## Work instruction A
In the real estate podcast transcript, which bills or payments does the host say you will no longer have to worry about? List each one.
## Work instruction B
Write the next few sentences of the real estate podcast transcript, picking up after its final line.

[Extracted text]

Hey, Real Estate Maxi's. In today's episode, we're gonna talk about how more houses is better because it reduces risk, believe it, or not. Let's get started.

Hey guys. Welcome to Real Estate Maximalist. I'm your host, Alan Corey. I published three books in the personal finance, career, real estate investing space. At one point, at a peak, I had 50 single family homes, which actually I sold as a bundle. I run a real estate brokerage team in Atlanta, operate a property management company.

Have over 50 million dollars assets under management. I coach, consult and teach real estate investing using the House FIRE Method, but I find it easiest to just say, I'm a Real Estate Maximalist. The last episode we talked about House FIRE Method, A house for every single bill. Buy a house that spits off cash flow that pays for your debts.

That's the House FIRE method, a house for every bill Now this requires buying multiple houses in most cases. Sure, you can have that one giant cash flowing property that's gonna pay all your bills off, but that is not the way to think. Paying off one property is gonna hold you back. It's gonna hold you back in retirement.

It's gonna hold you back in living a more glamorous life. Actually, it puts more risk on your plate, having a paid off property, which I'll get it into in a minute. But here's the thing. Once you buy one house and you see the power of that cash flow, it's gonna get addicting because once you see that one property pays for one bill, and then you save up money, you buy another property that pays for another bill, and then you're like, Wait a minute, it's faster to save up for that third house or that fourth house because my bills are already getting paid.

So you can accumulate wealth so much faster because each house that you buy your bills, evaporate. Your bills get burned out by the House FIRE Method. So all of a sudden you don't have to worry about your internet bill. You don't have to worry about your phone bill. You don't have to worry about your utilities.

You don't have to worry about your car payment, you don't have to worry about your debt. Imagine you're snowballing, your real estate investment fund faster and faster and faster each year. Makes it much easier to buy real estate and accumulate real estate and you're gonna get addicted to that cash flow, which is a good thing.

You want to be addicted to it. And a lot of people pause and they're like, I don't wanna be huge real estate mogul. You don't have to. Five, five properties, I promise you. Just make a commitment. I'm gonna buy one a year for the next five years. I'll get you started in 10 weeks with my course. You'll have the tools to buy one every 10 weeks if you want to, but I understand that's not everyone's speed, but just make a commitment to yourself

you're gonna buy one a year and in five years you can retire. It's that simple. It's that easy.

Now Real Estate Maxi's, promise me one thing, if I convince you by the end of this podcast why, buying multiple properties is better, then please leave me a review on Apple Podcast, Spotify or your podcast of choice. This is something I want to get this message out. I need your reviews. All I hear about is the algorithms love the reviews, so keep that in mind.

[/Extracted text]
[Stored data]

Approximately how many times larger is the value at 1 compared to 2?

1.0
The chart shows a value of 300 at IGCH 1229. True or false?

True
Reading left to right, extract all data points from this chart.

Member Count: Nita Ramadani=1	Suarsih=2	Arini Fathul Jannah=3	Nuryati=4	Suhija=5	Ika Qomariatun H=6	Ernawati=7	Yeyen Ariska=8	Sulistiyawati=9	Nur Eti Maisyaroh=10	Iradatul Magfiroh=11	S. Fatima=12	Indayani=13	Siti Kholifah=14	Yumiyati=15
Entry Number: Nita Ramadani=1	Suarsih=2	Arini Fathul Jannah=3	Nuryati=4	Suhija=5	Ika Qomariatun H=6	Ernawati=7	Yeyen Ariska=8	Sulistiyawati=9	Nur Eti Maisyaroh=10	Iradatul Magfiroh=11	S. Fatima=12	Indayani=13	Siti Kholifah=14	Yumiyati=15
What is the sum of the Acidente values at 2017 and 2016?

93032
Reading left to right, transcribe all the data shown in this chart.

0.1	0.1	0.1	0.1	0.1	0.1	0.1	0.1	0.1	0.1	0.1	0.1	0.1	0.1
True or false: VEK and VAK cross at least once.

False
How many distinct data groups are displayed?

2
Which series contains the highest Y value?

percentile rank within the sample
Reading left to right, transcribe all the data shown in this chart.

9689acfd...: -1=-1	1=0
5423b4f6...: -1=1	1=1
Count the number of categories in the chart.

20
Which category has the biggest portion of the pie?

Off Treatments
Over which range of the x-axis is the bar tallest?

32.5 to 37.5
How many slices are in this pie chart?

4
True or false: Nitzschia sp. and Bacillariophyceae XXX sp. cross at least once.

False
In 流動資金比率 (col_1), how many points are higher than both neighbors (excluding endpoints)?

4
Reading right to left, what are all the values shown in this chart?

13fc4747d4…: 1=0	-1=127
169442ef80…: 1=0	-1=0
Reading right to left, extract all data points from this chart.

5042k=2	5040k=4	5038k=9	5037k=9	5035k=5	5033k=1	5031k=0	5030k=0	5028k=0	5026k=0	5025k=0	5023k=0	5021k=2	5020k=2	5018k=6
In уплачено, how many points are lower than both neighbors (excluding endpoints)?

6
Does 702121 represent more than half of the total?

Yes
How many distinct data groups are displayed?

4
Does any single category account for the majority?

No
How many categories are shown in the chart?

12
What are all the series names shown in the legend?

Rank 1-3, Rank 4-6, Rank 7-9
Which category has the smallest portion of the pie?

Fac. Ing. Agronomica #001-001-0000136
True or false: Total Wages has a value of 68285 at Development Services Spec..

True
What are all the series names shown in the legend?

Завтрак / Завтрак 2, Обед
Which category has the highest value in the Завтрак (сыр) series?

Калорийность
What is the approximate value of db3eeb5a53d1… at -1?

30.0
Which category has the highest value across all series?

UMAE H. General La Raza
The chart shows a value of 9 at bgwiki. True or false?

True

[/Stored data]

## Response area A
- internet bill
- phone bill
- utilities
- car payment
- debt

## Response area B
If you learn something today, please leave me a review. I would greatly appreciate it. Now, here's a follow up question. I get quite often Alan, I've got a hundred thousand dollars, I'm just gonna buy a house in cash for a hundred thousand dollars. Yes, they exist. They're out there. They might not be in your hometown.

I bought 30 homes in one day at an average price of $29,000 each one hour from Atlanta, and they got an average $600 a month in rental income. I sold those two years later, an average price of $60,000 each. A hundred thousand dollars homes exist. Okay? Here's why you don't wanna buy in cash. This is also crucial in the House FIRE Method.

You put a hundred thousand dollars in one house, it kicks off a thousand dollars of rental income. You could put $20,000 down on five different $100,000 houses, 20% down payments everywhere, and that cash flows the same amount of rental income as one house for you. And you're gonna say that's risky. Why have leverage?

Why have a mortgage if I can have one house fully paid off, or five houses that have $20,000 down payment each and $80,000 mortgages each? Here's why. With one house, if you raise the lease every year, 50 bucks. You made an extra $600 a year. You have five houses. You raise the lease 50 bucks, you have 3000 extra dollars each year.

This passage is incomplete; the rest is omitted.